#### BACAAN
◆ ◆ ◆ ◆
Pendidikan Berkarakter


Sejak lama, paradigma pendidikan kita jauh ketinggalan zaman. 

Dalam kenyataan bukan mencerdaskan kehidupan bangsa, namun membuatnya makin bodoh. Arus utama pendidikan adalah menghafal, orientasi nilai, belajar hanya fokus untuk ujian, dan pengajaran satu arah dengan guru menjadi pusat pengajaran.

Franz Magnis Suseno, budayawan dan cendekiawan senior, mengistilahkan dengan paradigma ‘botol kosong’. Murid pokoknya diisi dengan segala macam informasi dan ceramah dan kemudian dituntut memuntahkannya kembali. Suatu pendekatan pendidikan yang fatal.

Idealnya, pendidikan merangsang kemampuan intelektual; rasa ingin tahu, ingin meneliti, mau eksplorasi, sikap kritis yang mempertanyakan dan tidak langsung menelan, kreatifitas intelektual dan emosional/estetika, keberanian untuk berpikir secara baru, secara alternatif, keberanian untuk mengaku kalau tidak tahu lalu bertanya. 

Sikap-sikap ini akan terangsang apabila pola pendidikan bersifat terbuka, dialogal, diskurtif, kritis, non-otoriter. Mungkin inilah substansi dari pendidikan karakter. 

Kemajuan suatu bangsa ditentukan oleh kuantitas dan kualitas warga terdidiknya yang selalu melakukan inovasi pengetahuan di tengah masyarakat. Kemajuan bangsa bukan hanya selalu dari inovasi besar, tapi ditentukan dari inovasi mulai dari hal kecil dengan terus belajar sepanjang usia.

Pendidikan karakter bersifat jangka panjang, bukan hasil satu atau dua kali mencoba, tetapi merupakan proses yang berlangsung terus menerus karena harus ternanam dalam perilaku kita sehari-hari (pattern of action). Dalam hal ini juga perlu ada tokoh panutan di sekitar masyarakat.
◆ ◆ ◆ ◆
#### TUGAS YANG DIBERIKAN A
Tuliskan kembali entri mulai dari baris yang memuat "genus: Siamosia" sampai akhir entri, kedua ujungnya ikut disertakan. Ganti "collector number" dengan "nomor kolektor" dan biarkan bagian lain tidak berubah.
Entri-entri ini tidak ada hubungannya dengan bacaan.

#### DATA TUGAS INI
◆ ◆ ◆ ◆
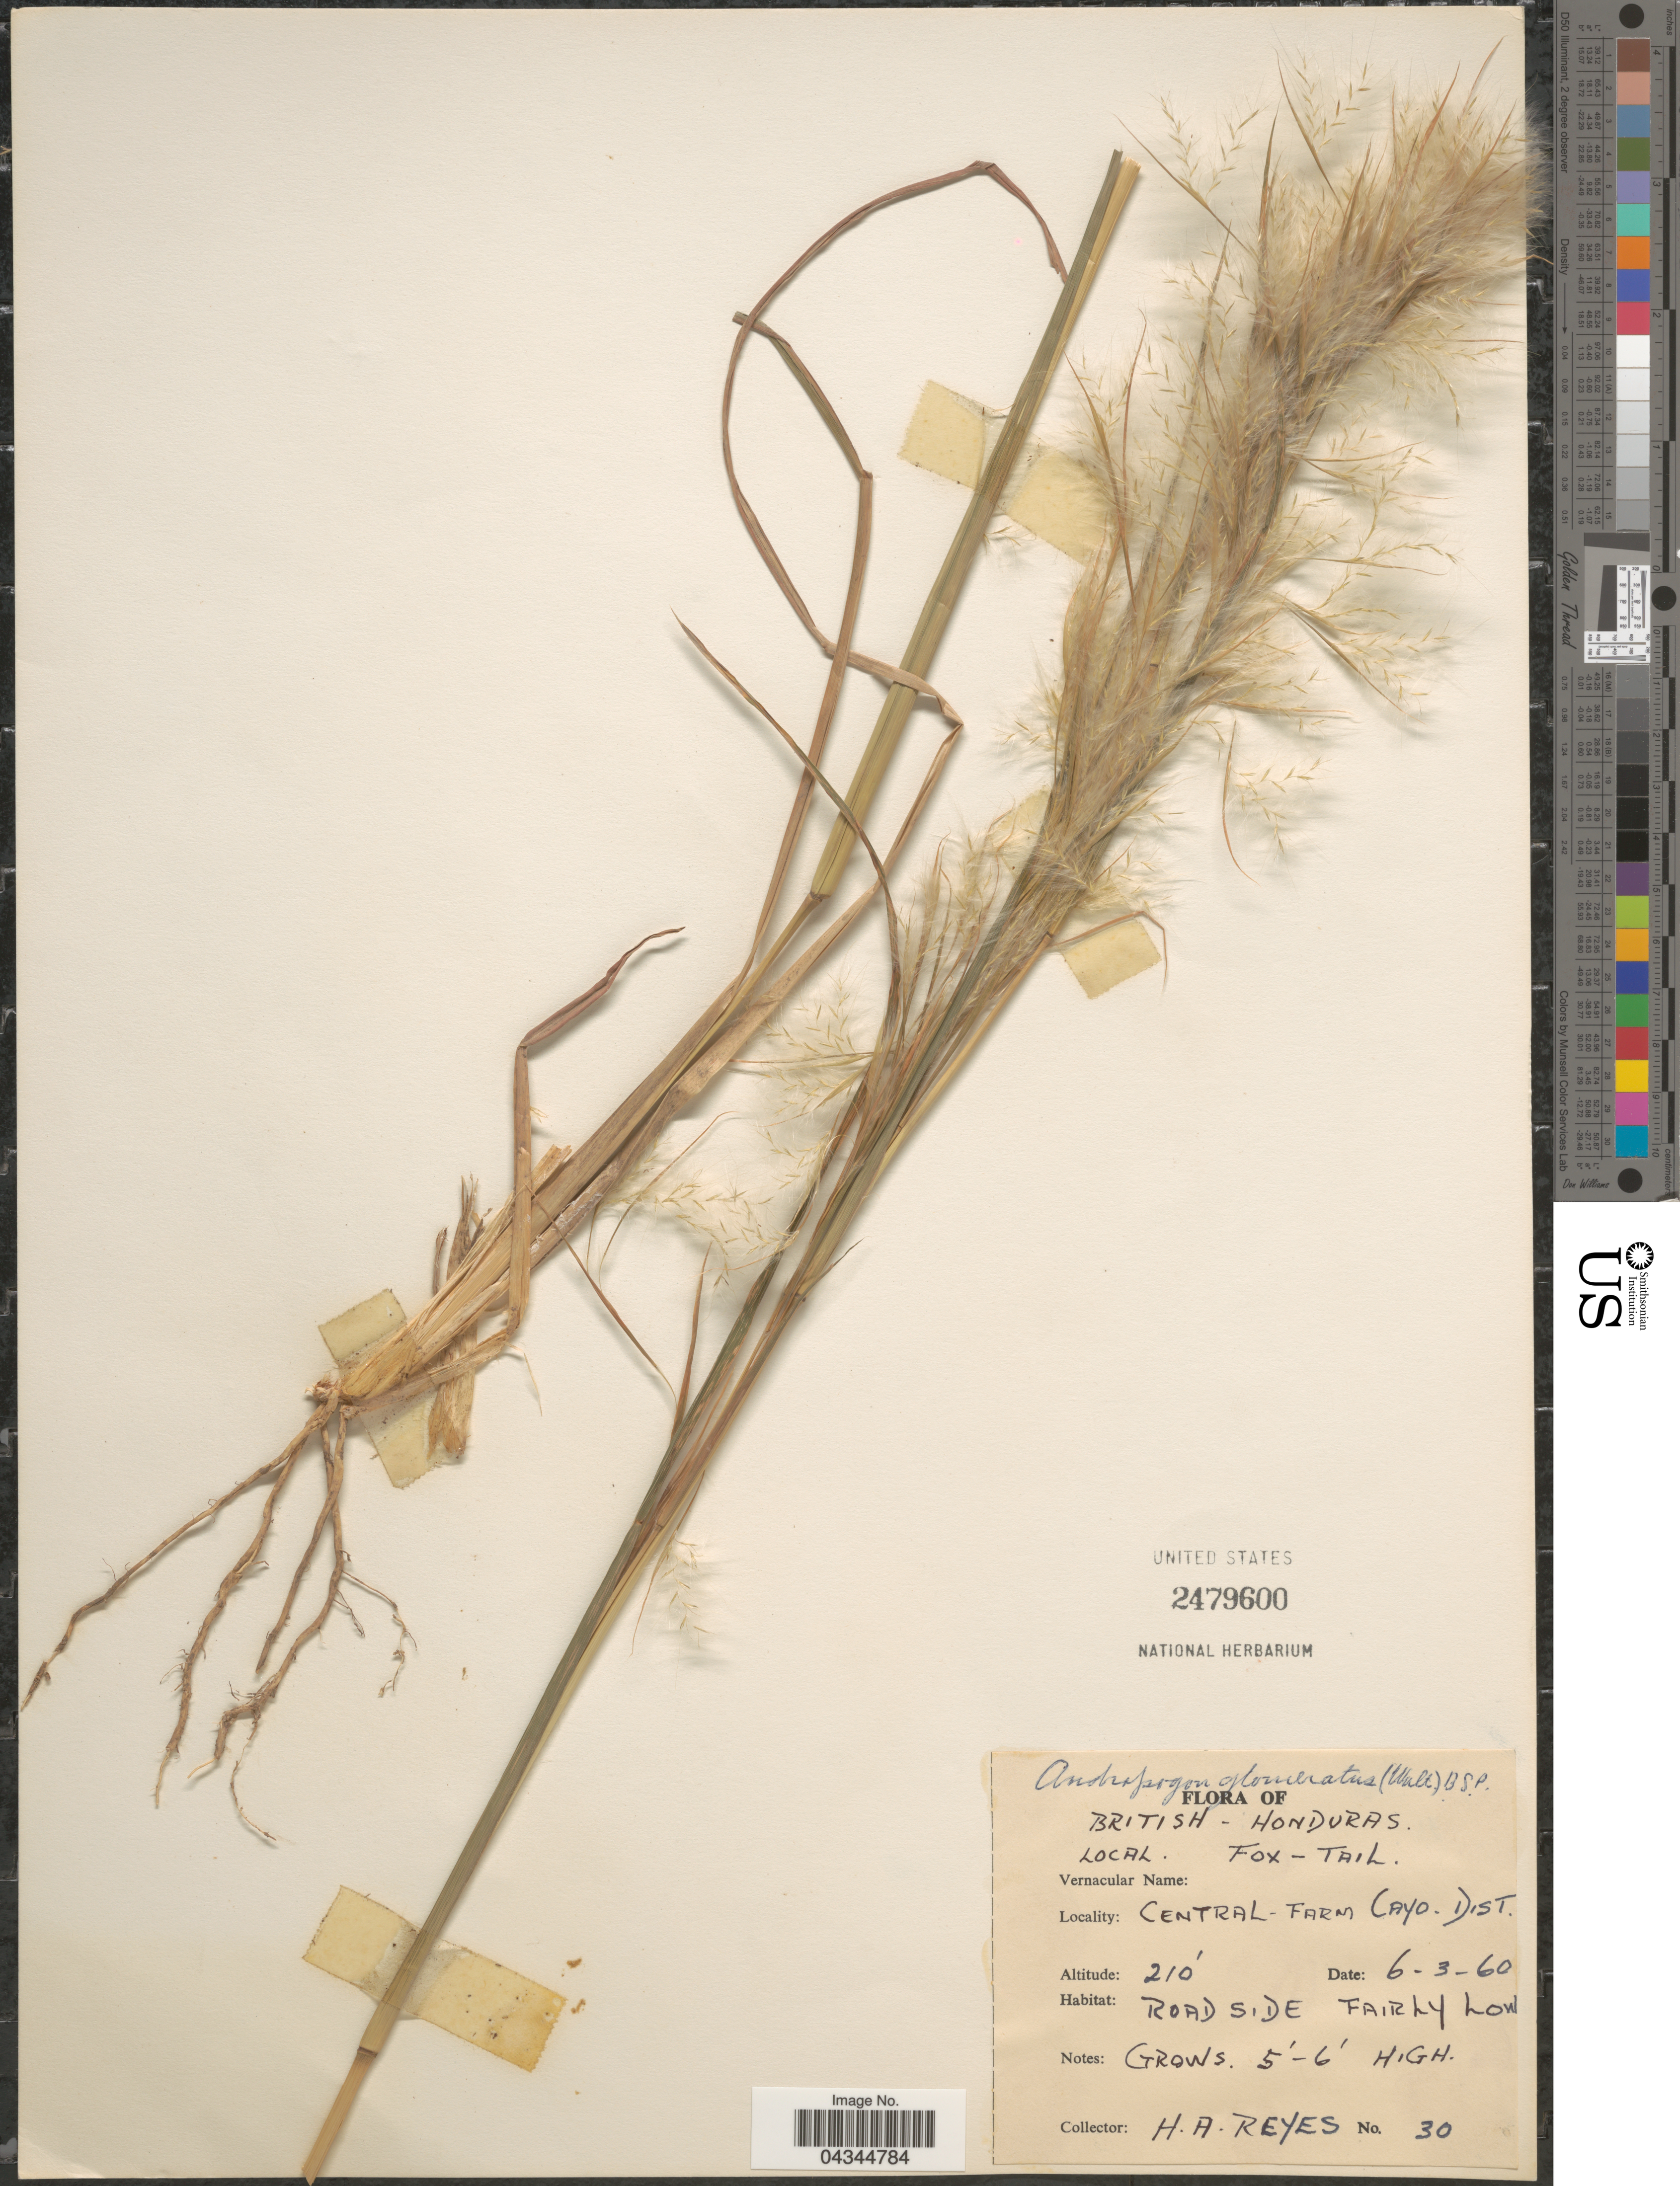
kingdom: Plantae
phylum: Tracheophyta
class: Liliopsida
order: Poales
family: Poaceae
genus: Andropogon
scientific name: Andropogon glomeratus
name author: (Walter) Britton et al.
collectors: H. Reyes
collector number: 30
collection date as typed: Transcribed d/m/y: 6/3/60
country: Belize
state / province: Cayo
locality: British - Honduras. Central Farm Cayo Dist.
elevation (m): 64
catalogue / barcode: US 2479600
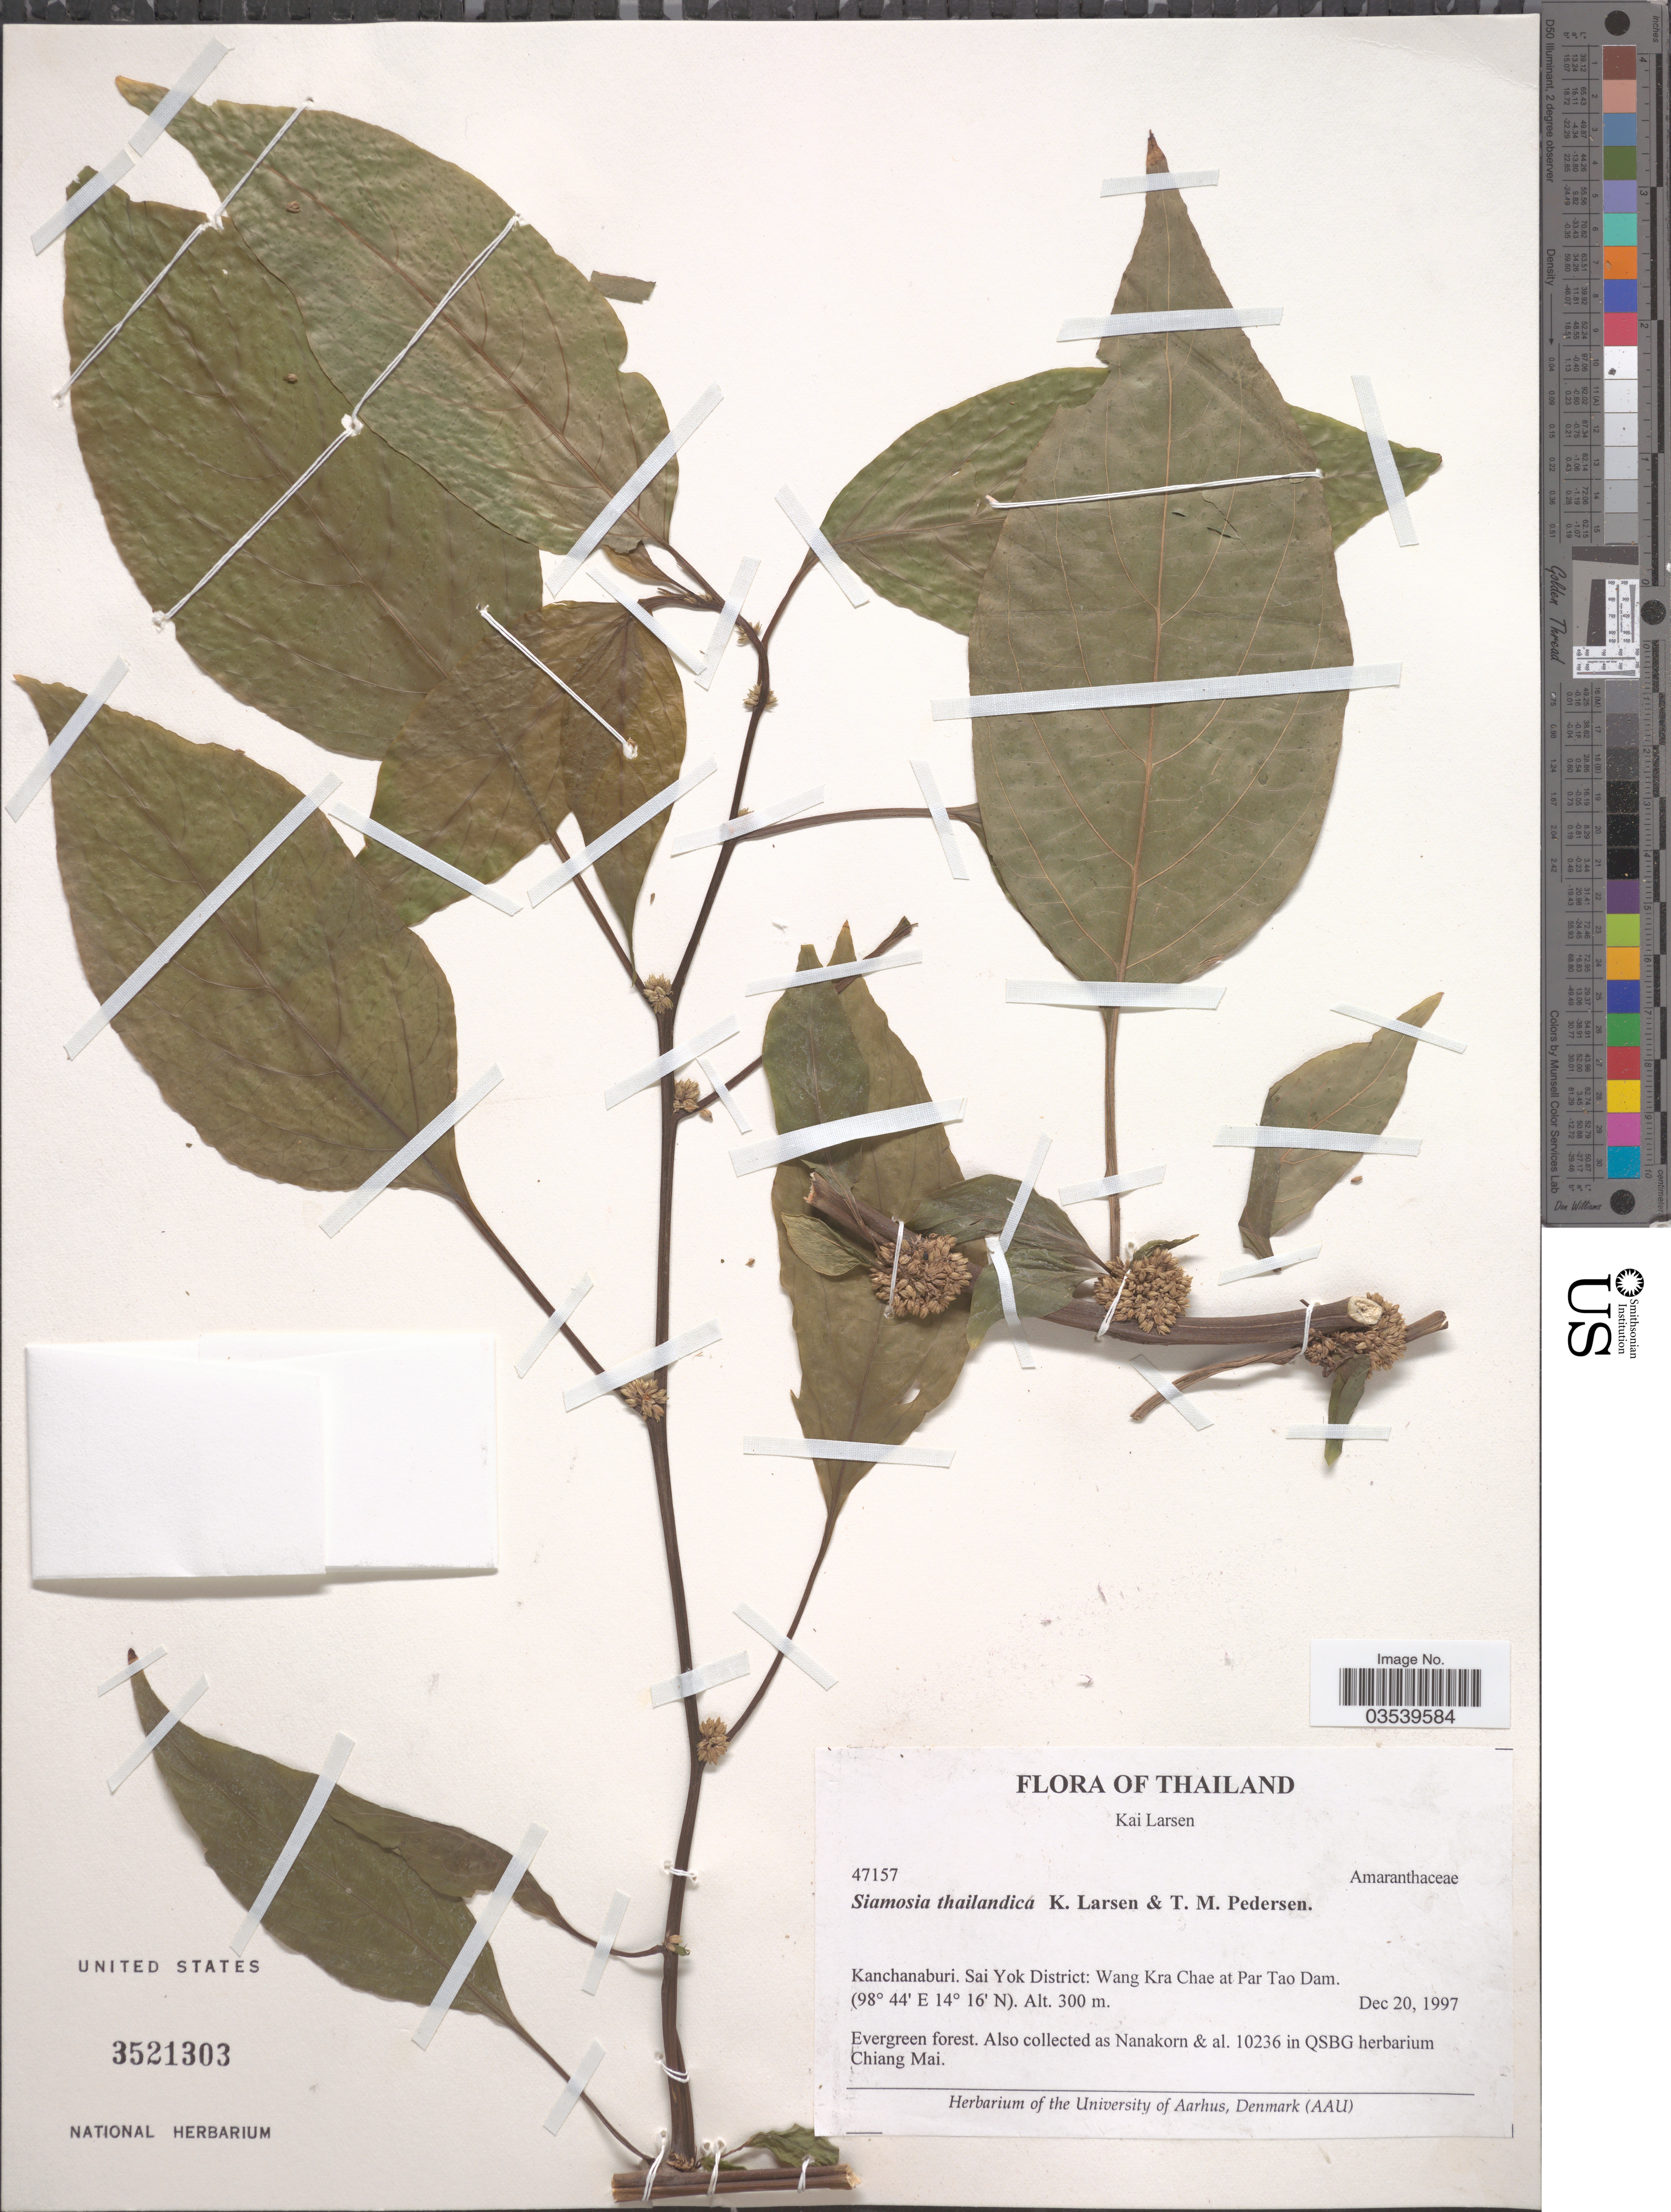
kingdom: Plantae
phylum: Tracheophyta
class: Magnoliopsida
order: Caryophyllales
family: Amaranthaceae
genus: Siamosia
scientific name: Siamosia thailandica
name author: K. Larsen & Pederson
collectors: K. Larsen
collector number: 47157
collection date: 1997-12-20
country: Thailand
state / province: Kanchanaburi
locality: Sai Yok District: Wang Kra Chae at Par Tao Dam.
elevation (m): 300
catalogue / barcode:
◆ ◆ ◆ ◆
#### TUGAS YANG DIBERIKAN B
Salin persis bagian bacaan tentang pendidikan karakter dari "Pendidikan Berkarakter" sampai "pendidikan yang fatal.", termasuk kedua ujungnya.

#### JAWABAN YANG DIHARAPKAN A
genus: Siamosia
scientific name: Siamosia thailandica
name author: K. Larsen & Pederson
collectors: K. Larsen
nomor kolektor: 47157
collection date: 1997-12-20
country: Thailand
state / province: Kanchanaburi
locality: Sai Yok District: Wang Kra Chae at Par Tao Dam.
elevation (m): 300
catalogue / barcode:

#### JAWABAN YANG DIHARAPKAN B
Pendidikan Berkarakter


Sejak lama, paradigma pendidikan kita jauh ketinggalan zaman. 

Dalam kenyataan bukan mencerdaskan kehidupan bangsa, namun membuatnya makin bodoh. Arus utama pendidikan adalah menghafal, orientasi nilai, belajar hanya fokus untuk ujian, dan pengajaran satu arah dengan guru menjadi pusat pengajaran.

Franz Magnis Suseno, budayawan dan cendekiawan senior, mengistilahkan dengan paradigma ‘botol kosong’. Murid pokoknya diisi dengan segala macam informasi dan ceramah dan kemudian dituntut memuntahkannya kembali. Suatu pendekatan pendidikan yang fatal.